In diesen Kernen steckt der Keim des Lebendigen, unsichtbar, aber vorhanden. Auch wenn wir uns noch so große Mühe geben würden, er ist von uns nicht reproduzierbar.

Es ist immer alles in allem.
Warum passiert in einer Samentüte nichts und in der Erde alles? In einer Tüte rühren und rappeln sie sich nicht, spielen scheintot, obwohl es dort ja auch dunkel ist. Wie in der Erde.
Der Schlüsselreiz, das, was ihnen zu sagen scheint: jetzt geht’s los, ist wohl das Wasser. Ohne Wasser läuft nichts. Und Licht. Sonst wüssten sie ja nicht, in welche Richtung sie wachsen müssten und würden erst gar nicht damit anfangen. Wäre es nur dunkel, gäbe es aber genug Wasser und genug Keime des Lebens, würde trotzdem nichts wachsen, weder wir noch Pflanzen noch irgendetwas.
Andererseits passiert bei nur Licht auch nichts. Legt man einen Sonnenblumenkern auf die Fensterbank auf nasse Erde – nichts.
Alles Lebendige scheint uns sagen zu wollen: Wenn das was werden soll mit dem Wachsen brauchen wir erst einmal Dunkelheit, und dann Licht, das unsere Lebensgeister weckt, und natürlich Wasser. Ohne Wasser läuft nichts. Weil Wasser alles in Bewegung bringt. Aus hart wird weich, aus fest wird flüssig. Alles Harte und Feste taugt nicht zum Leben. Feste Gedankenstrukturen bringen uns nicht weiter und ein Bocciaball schlägt dumpf auf die Erde auf und rollt bestenfalls noch ein paar Meter. Da führt ein Flummi doch ein ganz anderes Leben!

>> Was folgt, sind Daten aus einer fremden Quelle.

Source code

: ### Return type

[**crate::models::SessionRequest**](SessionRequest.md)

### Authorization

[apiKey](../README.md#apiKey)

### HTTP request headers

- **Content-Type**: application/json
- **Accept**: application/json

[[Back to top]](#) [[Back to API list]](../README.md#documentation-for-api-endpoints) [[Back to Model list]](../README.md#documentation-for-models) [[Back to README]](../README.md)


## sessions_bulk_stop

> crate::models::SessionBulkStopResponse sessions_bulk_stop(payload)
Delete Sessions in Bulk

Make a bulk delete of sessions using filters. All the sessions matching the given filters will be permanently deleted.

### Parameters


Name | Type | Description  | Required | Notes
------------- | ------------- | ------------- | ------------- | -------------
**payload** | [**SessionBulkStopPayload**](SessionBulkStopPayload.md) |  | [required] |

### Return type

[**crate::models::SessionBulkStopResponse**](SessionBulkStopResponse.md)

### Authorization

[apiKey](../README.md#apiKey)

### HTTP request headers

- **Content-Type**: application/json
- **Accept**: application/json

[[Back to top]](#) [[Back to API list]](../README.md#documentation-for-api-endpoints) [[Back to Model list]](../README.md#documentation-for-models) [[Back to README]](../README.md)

Also …. erst wenn das Wachstum der Sonnenblume zur vollen Reife entwickelt ist, bildet sie Samen aus und in jedem einzelnen Samen steckt alles, was die Sonnenblume über sich weiß – und so ist es bei allem Lebendigen. Das ist so, damit nichts verloren geht von dem, was das Leben gelernt hat. Und das es lernt, steht doch außer Frage!

Es ist immer alles in allem.
Das bedeutete doch dann wohl auch, dass alles, was in unserer Dimension jemals existiert hat, als geistiges Potential natürlich, in allem steckt, was existiert. Es ist nur eine Frage der Entwicklung, dass es erkannt wird.
Und da alles, was existiert bipolar ist, muss auch unser Ursprungsort bipolar sein, oder etwa nicht? Meine Kinder gleichen mir doch auch. – Aber wenn etwas bipolar ist, ist es weltlich und etwas Weltliches kann kein Leben schaffen.

Die Lösung zeigt vielleicht mein Sonnenblumenkern.
Er wächst im Zusammenspiel mit Licht und Dunkelheit. Licht wie Liebe, Gott und Leben. Dunkelheit wie Hass, Teufel und Tod. Nur im wechselseitigen Geben und Nehmen kann hier etwas lebendig werden und wachsen.

Und der all-einige Gott? Nur ein Phantom, eine Illusion, ein Glaubenskonstrukt?
Nur wenn Licht und Dunkelheit, Leben und Tod nicht mehr zwei-teilig, sondern als eins begriffen werden, kann man auch ihn begreifen, weil alles von ihm kommt.

Und das, was lebendig macht?
Das, was lebendig macht, kann wohl nur im Licht bzw. in der Liebe zu suchen sein. Weil nur hier Wachstum stattfindet.
Und, um es noch einmal festzuhalten, damit es überhaupt anfängt zu wachsen, in der Dunkelheit.
Vielleicht hat sich ja der allmächtige Gott selbst in die Dunkelheit befördert, ein Teil von ihm jedenfalls, nur einmal als Gedankenspiel, um hier zu wachsen und wissend zu werden, um mehr über sich herauszufinden. Wenn ich alleine wäre, würde ich auch nichts wissen, selbst, wenn ich allmächtig und vollkommen wäre.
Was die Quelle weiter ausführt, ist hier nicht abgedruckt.